Roast Butternut Squash and Curly Kale Risotto

I did a bit of creating. I had bit of butternut squash left over from dinner on Sunday so while I baked Brownies for a Birthday Brownie stack (need to share that recipe too – they were banana brownies which just don’t quite sound so indulgent and bad for you, almost virtuous!!) I roasted the squash. I had bought some ready chopped curly kale for another recipe and then discovered that these two ingredients make a risotto combination to die for.

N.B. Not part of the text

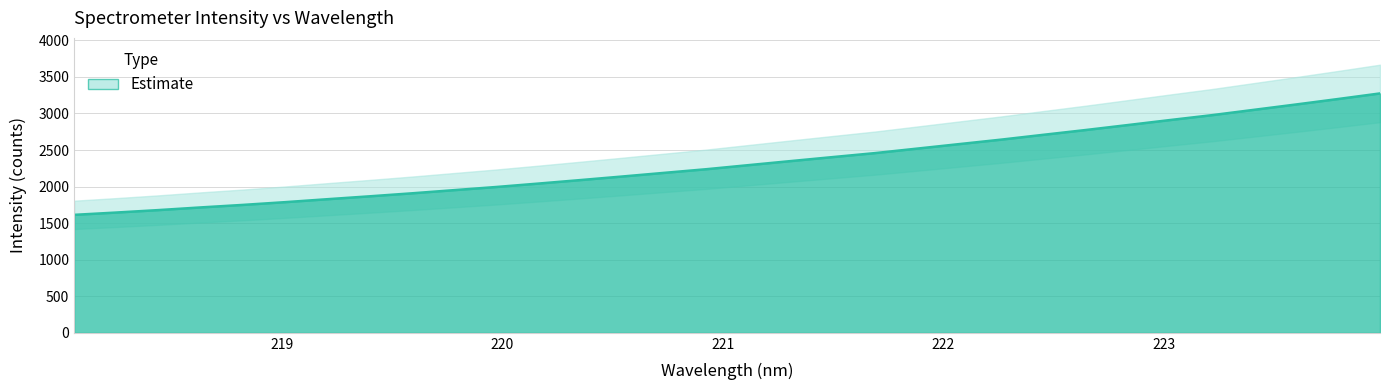

The chart shows a value of 1736.4 at 222.4538. True or false?

False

I sauteed 2 celery stalks and 1 leek.  When these were softened a little I then added 2 crushed garlic cloves and 100g (approx) of curly kale and the roasted butternut squash (about half the long bit of the squash chopped).  Then I added the uncooked risotto rice, enough for 2 people –  I didn’t weigh it so I’d say approx 125g but it is really yummy warmed up the next day so if you are heavy handed then don’t worry.  I know I am supposed to add hot stock ladle by ladle stirring all the time but I opted for a more paella approach to risotto making.  I poured in sufficient stock in one go, probably 700mls (cooking in my kitchen is not precise science!!) and brought it to the boil.  I then turn down the heat and put a lid on my saute pan, allowing it to simmer.  I do give an occasional stir (traditional paella requires no stirring as you are supposed to get a bit of a crust on the bottom of the pan – so I have read anyway, the Spanish among you can correct me).  When thel the rice was cooked, I then added grated mature cheddar cheese (you could add blue cheese, goat’s cheese or Parmesan – whatever you have or think would work).  This gave a bit of a gooey texture which I love in risotto – it was just a small lump approx 75g perhaps, the stronger the flavour the cheese, the less you need to add.

I wish I had taken a photo but I only thought that after we had eaten it and agreed that this was a recipe to be written down and made again.  The photo would have been a couple of bowls scraped clean!  The dark green of the kale and the orange of the squash made it a colourful risotto – as pleasant to the eye as it was in the mouth!!